New SDNP sites with completed feasibility studies and project documents for 1997 are:

Togo: no full connectivity to the Internet as of yet, but an proposal to connect four institutions via a host located at the Togolese Chamber of Commerce is in the pipeline.

Benin: a proposal for connecting 10 institutions representing multiple sectors with full IP connectivity has been submitted. It will also link with the other servers developed by the four existing ISPs: the Postes and Telecommunications Office, the Ministry of Planning and Economy, Eulodia and TDM.

SDNP Capacity Building

National capacity building is an integral component of all SDNP projects. Included here are: in-country workshops on Internet services, information management; international workshops such as SDNP's global workshops (India, 1994, Mexico, 1996), and sponsoring of African candidates for the annual INET training workshops; sites visits by SDNP staff and consultants for technical backstopping, specially for new sites managers. For example Chad's networking specialist travel to Tunis for training and the Gabonese Coordinator visited SDNP Morocco for management consultations.

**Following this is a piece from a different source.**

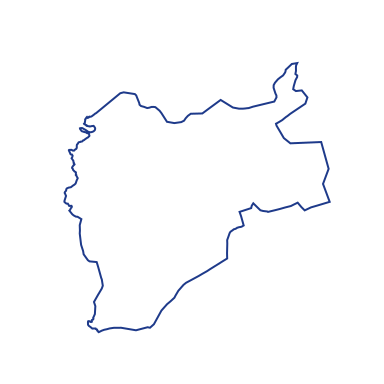 Bukkuyum, Zamfara, Nigeria (Natural Earth projection), rotated 72°
{"feature_id": "59680162B43558777101724", "entity_name": "Bukkuyum", "entity_type": "district", "adm_level": 2, "iso_a3": "NGA", "parent_name": "Nigeria", "parent_adm1": "Zamfara", "projection": "natural_earth1", "projection_center": [5.481, 11.985], "detail": "fine", "context": "isolated", "style": "outline", "palette": "blue", "viewbox_px": 384, "rotation_deg": 72, "n_neighbors": 0, "source": "geoboundaries", "source_scale": "gbopen_adm2", "svg_char_len": 5520}
<svg xmlns="http://www.w3.org/2000/svg" viewBox="0 0 384 384"><g transform="rotate(72 192 192)"><path d="M243.9,64.1L224.8,64.9L212.2,54.9L184.4,53.7L176.1,83.4L169.1,88.0L163.1,89.3L155.0,91.1L153.0,91.0L152.9,90.3L152.3,87.4L151.5,84.0L150.5,81.5L149.6,79.1L149.3,77.9L148.0,74.4L143.0,56.9L137.7,53.0L129.3,56.2L128.1,62.0L125.5,64.0L124.0,63.2L122.6,62.4L117.6,59.0L115.2,56.5L113.7,55.9L111.7,57.2L109.0,55.7L105.1,54.5L103.7,53.8L101.9,52.1L101.1,57.5L103.5,62.5L104.7,65.1L105.8,65.6L107.0,66.4L108.1,67.8L109.3,69.4L110.3,72.6L111.4,75.5L113.7,79.3L115.6,81.3L118.1,82.2L121.3,82.2L124.2,82.2L126.2,81.9L128.1,82.4L131.4,85.8L129.7,107.6L129.7,109.6L129.7,112.1L129.2,114.4L129.0,115.6L128.5,117.7L128.4,118.1L127.3,121.5L124.3,127.0L113.3,136.3L117.2,148.1L118.1,150.8L120.5,157.9L117.2,169.0L118.3,172.4L119.9,175.2L121.7,177.5L122.2,180.6L121.0,187.5L117.5,194.1L107.5,196.7L104.7,197.7L100.0,200.6L99.2,202.2L98.6,204.2L98.6,206.7L98.3,208.7L96.2,211.3L94.5,213.9L92.8,214.9L91.0,214.7L84.9,215.1L82.9,215.2L81.2,216.1L76.1,226.2L75.9,229.7L87.4,258.9L87.5,259.8L88.0,261.0L88.3,261.9L88.9,263.6L89.1,264.4L89.0,265.7L88.9,266.2L88.6,266.4L88.7,266.8L88.9,266.7L89.1,266.9L89.0,267.4L89.3,267.8L89.3,268.3L88.8,268.5L88.2,268.7L88.6,269.5L89.1,270.0L89.6,270.5L89.8,271.1L90.2,271.3L90.7,271.4L91.4,271.7L92.2,272.2L92.8,272.4L93.2,272.6L93.5,273.2L93.7,273.6L94.2,273.5L94.7,272.8L95.3,272.5L95.8,271.7L96.5,271.8L96.6,271.7L96.8,271.3L96.8,271.1L97.3,270.5L97.5,270.0L97.7,269.7L97.8,269.3L98.0,269.2L98.2,268.6L98.3,267.3L98.6,265.7L98.6,265.4L99.0,265.0L99.5,264.8L100.4,264.6L101.2,264.4L102.1,264.6L103.2,265.4L103.8,266.7L104.0,267.7L104.0,268.8L103.8,270.3L103.6,270.6L103.1,271.4L102.4,272.4L101.4,273.0L100.8,273.5L100.0,274.1L99.2,274.9L98.3,275.7L97.7,276.2L97.2,276.8L97.1,277.1L97.0,277.5L96.8,278.4L96.8,278.9L97.2,279.0L97.5,278.9L98.1,278.8L98.8,278.5L99.8,278.2L100.4,277.7L101.0,276.7L101.4,276.3L101.8,275.6L102.3,274.9L102.6,274.3L103.0,274.0L103.5,273.7L103.8,273.4L103.9,272.9L104.3,272.1L104.6,272.0L105.6,272.1L106.6,272.1L107.2,272.5L107.4,273.2L107.9,273.9L108.1,275.1L108.4,276.2L108.8,277.3L108.9,277.8L109.3,278.6L109.3,279.7L109.8,280.4L110.0,281.1L109.9,281.7L109.7,282.2L109.9,282.8L109.8,283.3L109.7,284.2L109.9,284.8L110.6,285.4L111.0,286.0L111.3,286.7L111.9,287.1L113.6,287.7L113.8,287.8L114.0,287.8L114.3,288.0L114.7,288.2L114.8,288.3L115.0,288.5L115.2,288.8L115.2,289.0L115.3,289.4L115.5,289.8L115.6,290.5L115.8,290.9L116.1,291.1L116.2,291.4L115.9,292.3L115.8,292.5L115.3,293.0L115.1,293.2L114.9,293.3L114.7,293.6L114.5,293.9L114.5,294.0L114.4,294.6L114.2,295.1L114.1,295.5L114.0,295.9L114.2,296.2L114.8,296.2L115.2,296.2L115.8,296.1L117.6,295.9L118.0,295.9L118.3,295.9L118.8,295.6L119.0,295.4L119.1,295.2L119.2,294.9L119.3,294.6L119.7,294.5L119.9,294.5L120.1,294.4L120.4,294.3L120.6,294.4L120.8,294.5L121.1,294.6L121.7,295.0L122.7,296.1L125.7,295.2L126.0,295.2L126.2,295.3L126.4,295.4L126.8,295.4L127.0,295.4L127.2,295.5L127.5,295.5L127.7,295.4L127.9,295.3L128.1,295.4L128.3,295.6L128.5,295.7L129.1,295.2L129.3,295.2L129.5,295.2L130.0,296.2L130.2,296.6L130.9,297.7L131.7,298.5L132.0,298.6L132.3,298.6L132.6,298.4L132.9,298.3L133.5,298.2L133.9,298.3L134.1,298.3L134.6,298.1L135.4,297.7L136.2,297.4L136.5,297.1L136.8,296.8L136.9,296.6L137.0,296.6L137.3,296.6L137.7,296.4L137.8,296.4L138.0,296.5L138.4,296.7L138.8,296.8L139.0,296.9L139.3,296.9L139.5,296.9L139.6,297.1L139.9,297.2L140.0,297.0L140.1,296.8L141.1,296.9L142.2,296.7L143.5,296.4L144.3,297.1L145.2,298.0L146.3,298.8L148.0,300.1L148.7,301.6L149.1,303.2L150.0,305.6L149.9,306.7L149.7,308.0L149.9,309.9L150.4,310.6L150.9,310.9L151.8,311.3L152.4,312.3L152.8,312.9L153.5,313.4L154.6,313.2L156.1,313.1L156.8,313.0L160.8,315.9L161.9,316.4L162.9,315.9L163.6,315.5L164.2,315.0L164.2,314.9L164.6,314.1L164.7,313.7L165.9,313.4L167.3,313.1L167.8,311.3L167.9,310.9L168.8,310.8L169.5,311.3L170.0,312.3L171.2,313.3L171.8,314.4L176.3,312.7L177.9,311.6L179.5,310.1L180.0,309.0L180.2,308.5L183.6,305.6L188.8,309.0L194.0,310.5L196.8,311.6L208.0,313.8L210.1,313.8L214.5,313.8L217.8,314.3L224.7,312.1L226.3,310.9L229.0,304.7L229.2,304.3L234.3,304.4L245.7,304.9L247.3,304.8L253.6,305.8L256.0,307.7L260.9,313.3L266.3,319.2L270.7,319.2L278.1,322.1L281.2,324.9L282.1,324.9L282.7,325.4L282.8,326.7L283.4,327.3L284.4,327.3L284.5,328.1L284.2,328.7L282.9,329.9L282.9,330.8L284.0,331.3L286.1,331.9L287.4,331.5L289.0,330.3L291.1,329.0L291.5,327.4L291.9,326.4L292.0,325.9L292.7,325.8L293.2,325.0L293.6,324.8L294.0,325.0L294.5,325.0L294.7,324.7L294.9,324.6L295.2,324.5L295.5,324.3L295.8,324.1L296.0,324.3L296.5,324.0L296.0,320.7L295.9,318.1L296.2,315.3L296.3,312.5L297.0,308.4L299.2,301.4L306.2,288.0L306.9,276.0L308.1,273.9L306.0,269.1L295.3,257.7L291.0,250.4L289.4,246.4L287.1,241.4L285.5,239.8L281.7,235.5L277.7,228.8L276.5,225.7L275.7,221.2L273.9,211.4L273.0,207.4L271.9,202.0L271.0,198.8L268.0,186.7L267.9,186.4L266.1,179.1L261.1,177.6L252.0,174.4L248.6,173.4L245.1,170.7L243.1,169.2L242.8,169.0L241.7,167.7L240.8,164.8L240.7,164.6L240.4,163.9L240.4,163.3L240.5,162.6L240.4,162.2L240.4,161.5L240.2,160.9L240.1,160.4L239.9,160.0L240.0,159.5L240.0,158.9L240.0,158.0L240.2,157.1L240.3,156.3L240.3,155.4L240.0,154.1L239.8,153.2L230.3,152.8L225.6,152.9L225.6,147.1L225.6,140.7L223.5,139.4L221.7,137.2L226.9,134.5L230.5,132.6L232.0,130.3L233.8,126.4L234.4,125.9L235.0,118.2L235.3,113.5L235.5,108.0L235.9,102.3L235.4,99.1L234.8,94.8L240.2,92.6L244.3,90.5L243.4,83.5L243.6,77.3L243.9,64.1Z" fill="none" stroke="#1e3a8a" stroke-width="2"/></g></svg>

A regional workshop for SDNP African nodes is now scheduled for November 1997 and will tackle, among others, issues related to content provision and information systematization, Web development, off-line access to Web resources and databases, promotion of SDNP services, training for decision makers and key members of civil society, and leveraging of resources to achieve sustainability.

SDNP has also engaged in collaborative activities with other players interested in connecting the African continent to the Internet such as training of 30 participants to the Ghana workshop on networking organized by the University of Ghana, Legon, from 31 January - 14 February 1997. SDNP provided $ 50,000 for equipment (Servers, computers, routers, etc.), and recruitment of course instructors. UNESCO, ITU, and the American School of Physics were the other partners. This programme is likely to continue and eventually evolve into a regional activity for West Africa.

Other SDNP related activities

Other related initiatives in the region have been using SDNP expertise both at headquarters and at the field level. REIMP (Regional Environmental Information Management Project), a project promoted by GEF and the World Bank, is a Central Africa initiative for rain forest countries where CMC are being deployed for Congo, CAR, Gabon, Zaire, Equatorial Guinea, and Cameroon in order to promote and exchange information on environmental issues.

In 1995, SDNP NY was instrumental in the creation of the African Internet Forum (AIF), a consortium of nearly 20 institutions concerned on Africa connectivity. SDNP has developed the AIF web site (http://www3.undp.org/aif/). An agreement has been reached with PADIS (ECA) to jointly maintain this site and eventually grant them full ownership with a mirror site in SDNP NY.

Future developments

Reportedly, there are currently over 100 initiatives dealing with Internet connectivity for the continent. One of SDNP's main concerns is to avoid possible duplication of efforts and instead attempt to coordinate initiatives and projects at both the national and regional levels.

SDNP is also interested in consolidating existing operations in the continent, reinforcing the in-country national capacity building efforts, deploying public access Internet point in both urban and rural areas, and promoting national and local content that can be accessed in an affordable manner by all sectors of society via CMC.

The overall objective of SDNP in the region is, in short, a sustainable Internet development in Africa that builds on the other major initiatives such as AISI (African Information Society Initiative, ECA), the Leland initiative (USAID), and other related programmes being put forward by ITU, UNESCO, the World Bank and ACCT (Agence de Cooperation Culturelle et Technique.